What's the alloy? What's the die material? What pour and mold temp ranges did you try and at what temp did you demold? Hot tears like that can occur from just allowing too much cooling before demolding Best, Kelly
1. The alloy, is a car alloy wheel. 2. Die is 6082 with a boron coating 3. The least cracking was pour temp as low as possible, too low to flow into details, and mould really hot from last pour. Demoulding done about 2 -3 mins after cure, natural cooling. Temp: shrinking the welding glove degC. Tried adding a makeshift higher sprue but made no improvement.
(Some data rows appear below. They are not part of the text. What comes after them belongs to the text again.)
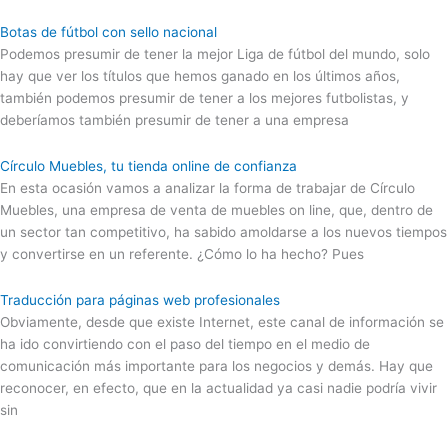
Botas de fútbol con sello nacional
Podemos presumir de tener la mejor Liga de fútbol del mundo, solo
hay que ver los títulos que hemos ganado en los últimos años,
también podemos presumir de tener a los mejores futbolistas, y
deberíamos también presumir de tener a una empresa
Círculo Muebles, tu tienda online de confianza
En esta ocasión vamos a analizar la forma de trabajar de Círculo
Muebles, una empresa de venta de muebles on line, que, dentro de
un sector tan competitivo, ha sabido amoldarse a los nuevos tiempos
y convertirse en un referente. ¿Cómo lo ha hecho? Pues
Traducción para páginas web profesionales
Obviamente, desde que existe Internet, este canal de información se
ha ido convirtiendo con el paso del tiempo en el medio de
comunicación más importante para los negocios y demás. Hay que
reconocer, en efecto, que en la actualidad ya casi nadie podría vivir
sin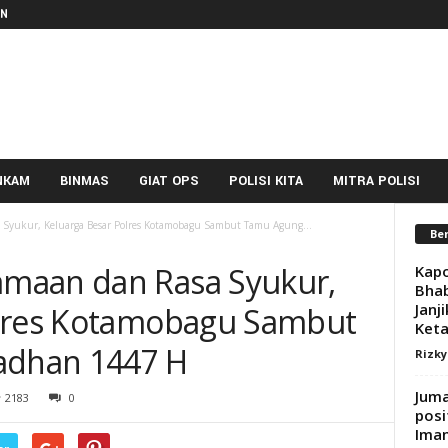
IN
NKAM
BINMAS
GIAT OPS
POLISI KITA
MITRA POLISI
Syukur, Keluarga Besar Polres Kotamobagu Sambut Tamu Agung...
Ber
maan dan Rasa Syukur,
Kapo
Bha
Janj
olres Kotamobagu Sambut
Keta
dhan 1447 H
Rizk
Juma
2183
0
posi
Ima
Die casting requires good knowledge of the freeze temps and hot properties of the casting alloy and close control of the mold temp. Without knowing the composition of the casting alloy and precise temp of the mold, the odds are a bit stacked against you. If the wheel alloy happened to be 356, the coefficient of linear thermal expansion and melt onset temps aren't greatly different than 6082. Similar coefficients probably work for you but limitation of mold temp does not. That means you will have to operate the mold colder than other more typical die materials. It makes it much more difficult to estimate and time the demold temp. From a practical standpoint, I understand using scrap alloy and tooling plate for the mold, but there's really no reason you couldn't monitor mold temp more closely. -Just imbed a k-type TC in the die/mold body. You should probably be shooting to demold a couple hundred F below hot short temp. Best, Kelly
Die casting... isn't that the dream for many? I did as well made a mold for a decorative horseshoe a while back. Made probably 10-15 pieces so far. This pic is from 2022. The mold is older and was just a try; I always planned on making another one but never did. I had some trouble getting it out, it's far from perfect but good for gifting with my sinkers. The part is from 0.8 to 1 cm thick, 10X8 cm height to width. No hot tears but I think it's because the mold is quite thin so gets pretty hot with one or two pours.